Yes, they are all linked. As an activist I use civic journalism quite a lot. The Faculty of Letters helped me imagine better campaigns and write more creative texts. And History connected me to long term perspectives and thus gave my activism a more analytical approach and examples to use in everyday practice (for example, my book on protest movements in The Sixties). I am also an engaged anthropologist. I use a Participatory Action Research (PAR) methodology from which I derive a performative anthropology technique (performances, protests, advocacy that backs traditional analysis). 

 

What’s your project?
I think that the most important campaign in which I got involved is related to the campaign that tries to desegregate the ghetto Pata Rat, nearby Cluj-Napoca landfill. The ghetto is created by local authorities, because almost half of the 1.500 residents were forcefully evacuated there by the authorities. Apart from this issue of desegregating this area, I am interested in the re-appropriation of public space, where we had some successes (the opening of a new park in a semi-deserted area, having a pedestrian alley nearby a lake instead of auto traffic, blocking the privatization of a park and many other campaigns).

 

When did you start?
I became an activist in faculty where we protested against the administration and the professors.

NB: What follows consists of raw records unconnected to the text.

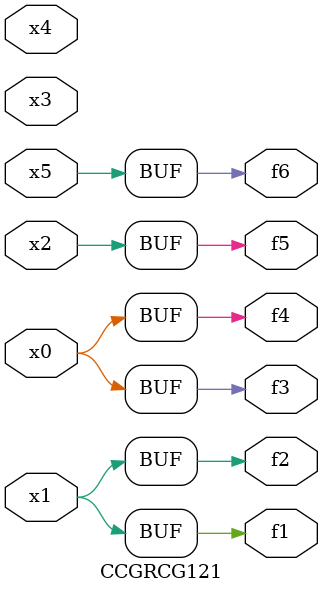
<source format=v>
module CCGRCG121(
	input x0, x1, x2, x3, x4, x5,
	output f1, f2, f3, f4, f5, f6
);
	assign f1 = x1;
	assign f2 = x1;
	assign f3 = x0;
	assign f4 = x0;
	assign f5 = x2;
	assign f6 = x5;
endmodule

</source>
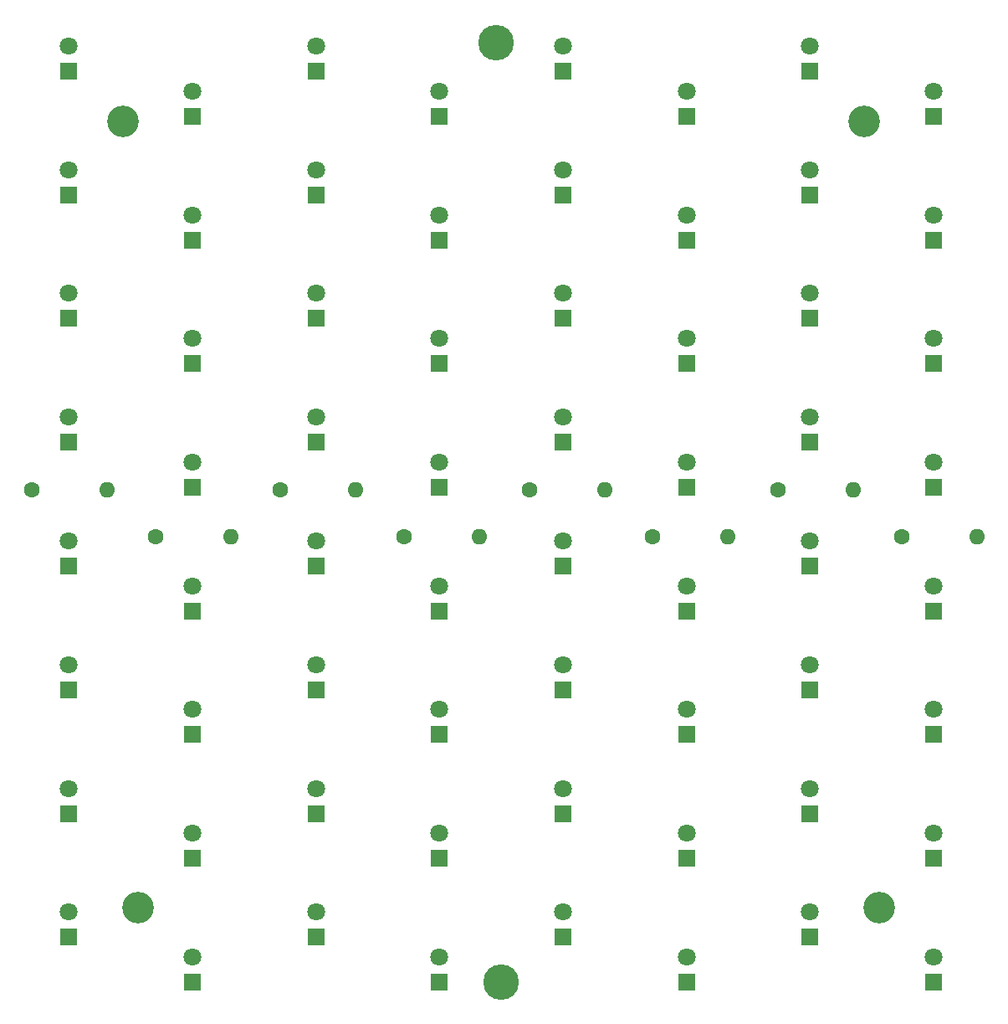
<source format=gbr>
G04 #@! TF.GenerationSoftware,KiCad,Pcbnew,(5.1.7)-1*
G04 #@! TF.CreationDate,2020-10-28T10:47:30+01:00*
G04 #@! TF.ProjectId,LED_Panel,4c45445f-5061-46e6-956c-2e6b69636164,rev?*
G04 #@! TF.SameCoordinates,Original*
G04 #@! TF.FileFunction,Soldermask,Top*
G04 #@! TF.FilePolarity,Negative*
%FSLAX46Y46*%
G04 Gerber Fmt 4.6, Leading zero omitted, Abs format (unit mm)*
G04 Created by KiCad (PCBNEW (5.1.7)-1) date 2020-10-28 10:47:30*
%MOMM*%
%LPD*%
G01*
G04 APERTURE LIST*
%ADD10C,3.600000*%
%ADD11C,3.200000*%
%ADD12O,1.600000X1.600000*%
%ADD13C,1.600000*%
%ADD14C,1.800000*%
%ADD15R,1.800000X1.800000*%
G04 APERTURE END LIST*
D10*
X70500000Y-37500000D03*
X71000000Y-132500000D03*
D11*
X107750000Y-45500000D03*
X32750000Y-45500000D03*
X109250000Y-125000000D03*
X34250000Y-125000000D03*
D12*
X119120000Y-87500000D03*
D13*
X111500000Y-87500000D03*
D12*
X106620000Y-82750000D03*
D13*
X99000000Y-82750000D03*
D12*
X93953332Y-87500000D03*
D13*
X86333332Y-87500000D03*
D12*
X81453332Y-82750000D03*
D13*
X73833332Y-82750000D03*
D12*
X68786666Y-87500000D03*
D13*
X61166666Y-87500000D03*
D12*
X56286666Y-82750000D03*
D13*
X48666666Y-82750000D03*
D12*
X43620000Y-87500000D03*
D13*
X36000000Y-87500000D03*
D12*
X31120000Y-82750000D03*
D13*
X23500000Y-82750000D03*
D14*
X114750000Y-129960000D03*
D15*
X114750000Y-132500000D03*
D14*
X114750000Y-117460000D03*
D15*
X114750000Y-120000000D03*
D14*
X114750000Y-104960000D03*
D15*
X114750000Y-107500000D03*
D14*
X114750000Y-92460000D03*
D15*
X114750000Y-95000000D03*
D14*
X114750000Y-79960000D03*
D15*
X114750000Y-82500000D03*
D14*
X114750000Y-67460000D03*
D15*
X114750000Y-70000000D03*
D14*
X114750000Y-54960000D03*
D15*
X114750000Y-57500000D03*
D14*
X114750000Y-42460000D03*
D15*
X114750000Y-45000000D03*
D14*
X102250000Y-125460000D03*
D15*
X102250000Y-128000000D03*
D14*
X102250000Y-112945710D03*
D15*
X102250000Y-115485710D03*
D14*
X102250000Y-100431425D03*
D15*
X102250000Y-102971425D03*
D14*
X102250000Y-87917140D03*
D15*
X102250000Y-90457140D03*
D14*
X102250000Y-75402855D03*
D15*
X102250000Y-77942855D03*
D14*
X102250000Y-62888570D03*
D15*
X102250000Y-65428570D03*
D14*
X102250000Y-50374285D03*
D15*
X102250000Y-52914285D03*
D14*
X102250000Y-37860000D03*
D15*
X102250000Y-40400000D03*
D14*
X89750000Y-129960000D03*
D15*
X89750000Y-132500000D03*
D14*
X89750000Y-117460000D03*
D15*
X89750000Y-120000000D03*
D14*
X89750000Y-104960000D03*
D15*
X89750000Y-107500000D03*
D14*
X89750000Y-92460000D03*
D15*
X89750000Y-95000000D03*
D14*
X89750000Y-79960000D03*
D15*
X89750000Y-82500000D03*
D14*
X89750000Y-67460000D03*
D15*
X89750000Y-70000000D03*
D14*
X89750000Y-54960000D03*
D15*
X89750000Y-57500000D03*
D14*
X89750000Y-42460000D03*
D15*
X89750000Y-45000000D03*
D14*
X77250000Y-125460000D03*
D15*
X77250000Y-128000000D03*
D14*
X77250000Y-112945710D03*
D15*
X77250000Y-115485710D03*
D14*
X77250000Y-100431425D03*
D15*
X77250000Y-102971425D03*
D14*
X77250000Y-87917140D03*
D15*
X77250000Y-90457140D03*
D14*
X77250000Y-75402855D03*
D15*
X77250000Y-77942855D03*
D14*
X77250000Y-62888570D03*
D15*
X77250000Y-65428570D03*
D14*
X77250000Y-50374285D03*
D15*
X77250000Y-52914285D03*
D14*
X77250000Y-37860000D03*
D15*
X77250000Y-40400000D03*
D14*
X64750000Y-129960000D03*
D15*
X64750000Y-132500000D03*
D14*
X64750000Y-117460000D03*
D15*
X64750000Y-120000000D03*
D14*
X64750000Y-104960000D03*
D15*
X64750000Y-107500000D03*
D14*
X64750000Y-92460000D03*
D15*
X64750000Y-95000000D03*
D14*
X64750000Y-79960000D03*
D15*
X64750000Y-82500000D03*
D14*
X64750000Y-67460000D03*
D15*
X64750000Y-70000000D03*
D14*
X64750000Y-54960000D03*
D15*
X64750000Y-57500000D03*
D14*
X64750000Y-42460000D03*
D15*
X64750000Y-45000000D03*
D14*
X52250000Y-125460000D03*
D15*
X52250000Y-128000000D03*
D14*
X52250000Y-112945710D03*
D15*
X52250000Y-115485710D03*
D14*
X52250000Y-100431425D03*
D15*
X52250000Y-102971425D03*
D14*
X52250000Y-87917140D03*
D15*
X52250000Y-90457140D03*
D14*
X52250000Y-75402855D03*
D15*
X52250000Y-77942855D03*
D14*
X52250000Y-62888570D03*
D15*
X52250000Y-65428570D03*
D14*
X52250000Y-50374285D03*
D15*
X52250000Y-52914285D03*
D14*
X52250000Y-37860000D03*
D15*
X52250000Y-40400000D03*
D14*
X39750000Y-129960000D03*
D15*
X39750000Y-132500000D03*
D14*
X39750000Y-117460000D03*
D15*
X39750000Y-120000000D03*
D14*
X39750000Y-104960000D03*
D15*
X39750000Y-107500000D03*
D14*
X39750000Y-92460000D03*
D15*
X39750000Y-95000000D03*
D14*
X39750000Y-79960000D03*
D15*
X39750000Y-82500000D03*
D14*
X39750000Y-67460000D03*
D15*
X39750000Y-70000000D03*
D14*
X39750000Y-54960000D03*
D15*
X39750000Y-57500000D03*
D14*
X39750000Y-42460000D03*
D15*
X39750000Y-45000000D03*
D14*
X27250000Y-125460000D03*
D15*
X27250000Y-128000000D03*
D14*
X27250000Y-112945710D03*
D15*
X27250000Y-115485710D03*
D14*
X27250000Y-100431425D03*
D15*
X27250000Y-102971425D03*
D14*
X27250000Y-87917140D03*
D15*
X27250000Y-90457140D03*
D14*
X27250000Y-75402855D03*
D15*
X27250000Y-77942855D03*
D14*
X27250000Y-62888570D03*
D15*
X27250000Y-65428570D03*
D14*
X27250000Y-50374285D03*
D15*
X27250000Y-52914285D03*
D14*
X27250000Y-37860000D03*
D15*
X27250000Y-40400000D03*
M02*

</source>
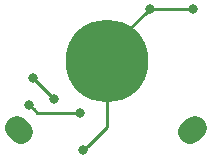
<source format=gbr>
G04 #@! TF.GenerationSoftware,KiCad,Pcbnew,(5.0.2)-1*
G04 #@! TF.CreationDate,2019-07-28T23:18:33+08:00*
G04 #@! TF.ProjectId,DOOR,444f4f52-2e6b-4696-9361-645f70636258,rev?*
G04 #@! TF.SameCoordinates,Original*
G04 #@! TF.FileFunction,Copper,L2,Bot*
G04 #@! TF.FilePolarity,Positive*
%FSLAX46Y46*%
G04 Gerber Fmt 4.6, Leading zero omitted, Abs format (unit mm)*
G04 Created by KiCad (PCBNEW (5.0.2)-1) date 2019-07-28 23:18:33*
%MOMM*%
%LPD*%
G01*
G04 APERTURE LIST*
G04 #@! TA.AperFunction,ComponentPad*
%ADD10C,2.000000*%
G04 #@! TD*
G04 #@! TA.AperFunction,Conductor*
%ADD11C,2.000000*%
G04 #@! TD*
G04 #@! TA.AperFunction,BGAPad,CuDef*
%ADD12C,7.000000*%
G04 #@! TD*
G04 #@! TA.AperFunction,ViaPad*
%ADD13C,0.800000*%
G04 #@! TD*
G04 #@! TA.AperFunction,Conductor*
%ADD14C,0.250000*%
G04 #@! TD*
G04 APERTURE END LIST*
D10*
G04 #@! TO.P,BT1,1*
G04 #@! TO.N,+3V3*
X153055320Y-81153940D03*
D11*
G04 #@! TD*
G04 #@! TO.N,+3V3*
G04 #@! TO.C,BT1*
X153232097Y-80977163D02*
X152878543Y-81330717D01*
D12*
G04 #@! TO.P,BT1,2*
G04 #@! TO.N,GND*
X145800060Y-75294160D03*
D10*
G04 #@! TO.P,BT1,1*
G04 #@! TO.N,+3V3*
X138355320Y-81153940D03*
D11*
G04 #@! TD*
G04 #@! TO.N,+3V3*
G04 #@! TO.C,BT1*
X138532097Y-81330717D02*
X138178543Y-80977163D01*
D13*
G04 #@! TO.N,GND*
X149445980Y-70868540D03*
X153098500Y-70868540D03*
X143812260Y-82885280D03*
G04 #@! TO.N,D2*
X139504420Y-76725780D03*
X141333219Y-78564740D03*
G04 #@! TO.N,A3*
X143484600Y-79679800D03*
X139240260Y-78996540D03*
G04 #@! TD*
D14*
G04 #@! TO.N,GND*
X149445980Y-70868540D02*
X153098500Y-70868540D01*
X145768060Y-74546460D02*
X149445980Y-70868540D01*
X145800060Y-75294160D02*
X145768060Y-75262160D01*
X145768060Y-75262160D02*
X145768060Y-74546460D01*
X145800060Y-80897480D02*
X144212259Y-82485281D01*
X144212259Y-82485281D02*
X143812260Y-82885280D01*
X145800060Y-75294160D02*
X145800060Y-80897480D01*
G04 #@! TO.N,D2*
X139504420Y-76725780D02*
X141333219Y-78554579D01*
X141333219Y-78554579D02*
X141333219Y-78564740D01*
G04 #@! TO.N,A3*
X139640259Y-79396539D02*
X139240260Y-78996540D01*
X139913360Y-79669640D02*
X139640259Y-79396539D01*
X143484600Y-79679800D02*
X143474440Y-79669640D01*
X143474440Y-79669640D02*
X139913360Y-79669640D01*
G04 #@! TD*
M02*

</source>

But I realized I am an activist only after faculty when I got involved on a regular basis in civic movements for a more democratic city: campaigns for more public spaces instead of privatizations, for a more sustainable mobility inside the city and by protesting against Roma segregation. Actually, I think that being an activist sounds a little bit artificial, I think I am more of an involved citizen in a political manner that was not satisfied in my youth by political parties and representative democracy. But at this point I do not think that participatory democracy is enough.

 

How was the idea born?
I had a good professor in my faculty, an American one and a class concerning the counterculture of the Sixties. So I became aware of large civic movements that did not exist in Romania at that time: environmentalism, feminism, anti-segregation movements, alternative lifestyles etc. It was a cultural shock for me.

 

What changes do you want to create?
I would like to see a more democratic society and this means a more egalitarian one and where we have the feeling that our work is fulfilling and creative and we have plenty of free social time to spend with our loved ones. It is a society where our jobs are not precarious and where the current segregation between workforce and owners does not exist anymore at our current level.

 

What’s next, what do expect? Any more details?
I will fight for more public spaces and a more sustainable urbanism: green areas, not only buildings, pedestrian alleys and bike lanes, not only cars to occupy our public spaces. And I will continue my fight to desegregate the Pata Rat ghetto. I am also interested to tackle in the future issues concerning poverty in Romania, which I think it’s the most important issue at this point because of rampant inequalities, poor social mobility and racialization of poverty. Hopefully, will build a civic and political infrastructure to address poverty and inequality.

Any more details?
Yes, JOIN US! We, activists in Romania and especially Transylvania, are like Dracula. We feed with fresh blood, energy and vitality because passion is the main drive of activism. Without this our soul dries with cynicism, disappointment and contempt.